Just before the turn of the 20th century, a new and frightening technology was introduced to the American public. These “horseless carriages” — as the first motorized vehicles were called — were deemed loud, dirty, and dangerous, and a nervous public was slow to embrace them. An 1897 magazine article described a first car ride in this way:
“There is a sense of incompleteness about it. You seemed to be sitting on the end of a huge pushcart, propelled by an invisible force and guided by a hidden hand…Gradually I felt that I did not need the protection of a horse in front of me.”
Today, we are at the brink of another radical shift in our transportation technology. Will Americans — famous for our car culture — accept a more passive role as passengers in largely self-driving cars?
“Drivers today are already quite willing to give up their driving tasks, as long as it is to someone that they implicitly trust. We see this every time someone hails a taxi, hires a chauffeur, or hands the keys over to a friend on a long drive.”

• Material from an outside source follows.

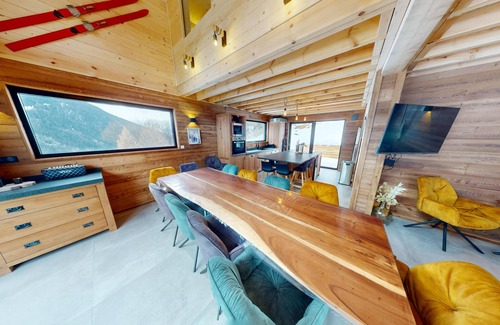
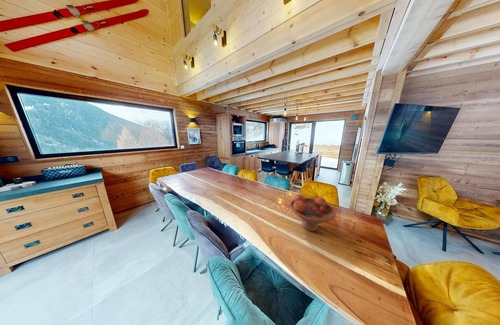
+ fruit bowl [289,193,337,232]
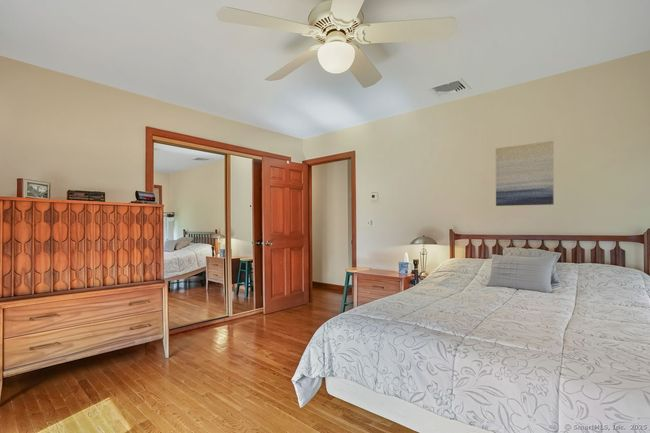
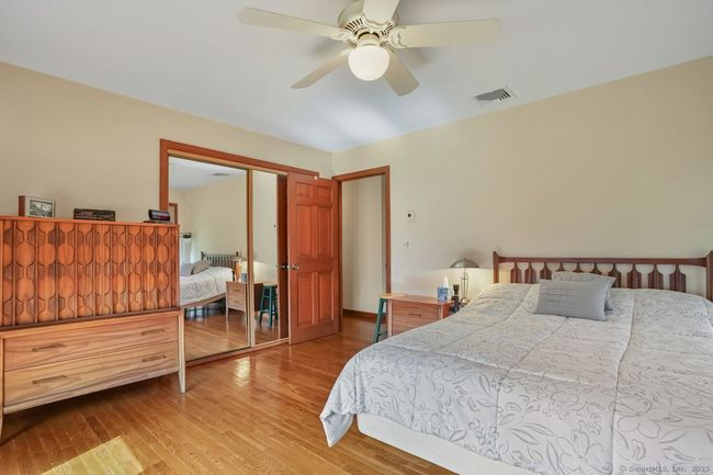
- wall art [495,140,555,207]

The psychological hurdles are more ones related to ownership and responsibility, explains Brennan. “We don’t have a culture, outside of multi-millionaires, where we hire or trust strangers to drive vehicles we own ourselves. Many of these hurdles are related to trust and assumption of reliability. But given that the richest people in the country are happiest letting others regularly assume their driving burdens, there’s no reason to believe that the general public wouldn’t be similarly interested.”
Thanks to recent advances in GPS, radar and laser technologies, autonomous vehicles, aka driverless cars, are no longer the stuff of science fiction. Several states have already legalized their use, and some predict that self-driving cars will be a routine part of life within a decade or less. In fact, General Motors has announced that its first self-driving car — a Cadillac — will hit the market in 2017.
Although the technology is exciting, “real challenges exist,” Brennan explains. Even highly unlikely scenarios for one vehicle can become daily events nationwide, considering the hundreds of millions of vehicles on the road every day.”
If and when something goes wrong, it’s not clear who would be responsible, notes Brennan. “Who is going to be held liable when a self-driving car causes injury to others?” he asks. “The engineers who programmed the car’s computer? The manufacturer? The owner?” And when a self-driving car gets pulled over for a traffic violation, who gets the ticket? On roads shared by human-operated and robotic vehicles, the number of possible legal, ethical and insurance conflicts seems infinite.
As far as infrastructure, Brennan says, “there is a growing need for vehicle-to-vehicle to and vehicle-to-infrastructure communication systems.” For example, he adds, “We do not want a thousand automated vehicles driving at a three-foot spacing interval on an interstate exchange to suddenly decide to put the driving into human hands right at the exchange, thereby causing an instant traffic jam — or accident!” The infrastructure and surrounding vehicles will be required to communicate very important data about such things as congestion, accidents, collision hazards, and road conditions, Brennan expects.
Although increased safety on the road is expected to eventually become one of the main benefits of autonomous cars, we are not there yet, says Brennan. Google’s self-driving car project, launched in 2009, has now logged over 700,000 miles.
There have been two reported crashes, he explains, and “multiple crashes of autonomous vehicles” in the DARPA Grand Challenge, the Defense Department’s annual driverless car competition.
What’s more, says Brennan, “The testing is not a fair representation of autonomous driving, as there are still humans in nearly all of these vehicles who are intervening when they perceive dangerous situations.”
“In terms of improving safety,” says Brennan, “one long-term advantage is that crashes in self-driving cars can be carefully documented and explored with as much care as a plane crash.” This will enable companies to continue refining the technology to address specific problems.
Perhaps the biggest benefit of self-driving cars? Saving time and improving quality of life, says Brennan. “There is a time-obsessed segment of American culture that is pushing toward autonomous driving,” he explains. Brennan.
“We are one of the most work- and time-focused societies in the world. Millions of people have commutes to work of an hour or more each way, and these are often considered wasted hours in our lives.”
If we can improve our productivity by getting work done while the vehicle drives for us, he adds, “I have little doubt that people will embrace it. Indeed, most would pay a great deal of money for a few extra hours a day.”
In time, we may need to decide if humans are even required to be in the vehicle, Brennan adds. “Wouldn’t it be nice to just send the car to pick up the kids at soccer practice?” he asks, with a grin.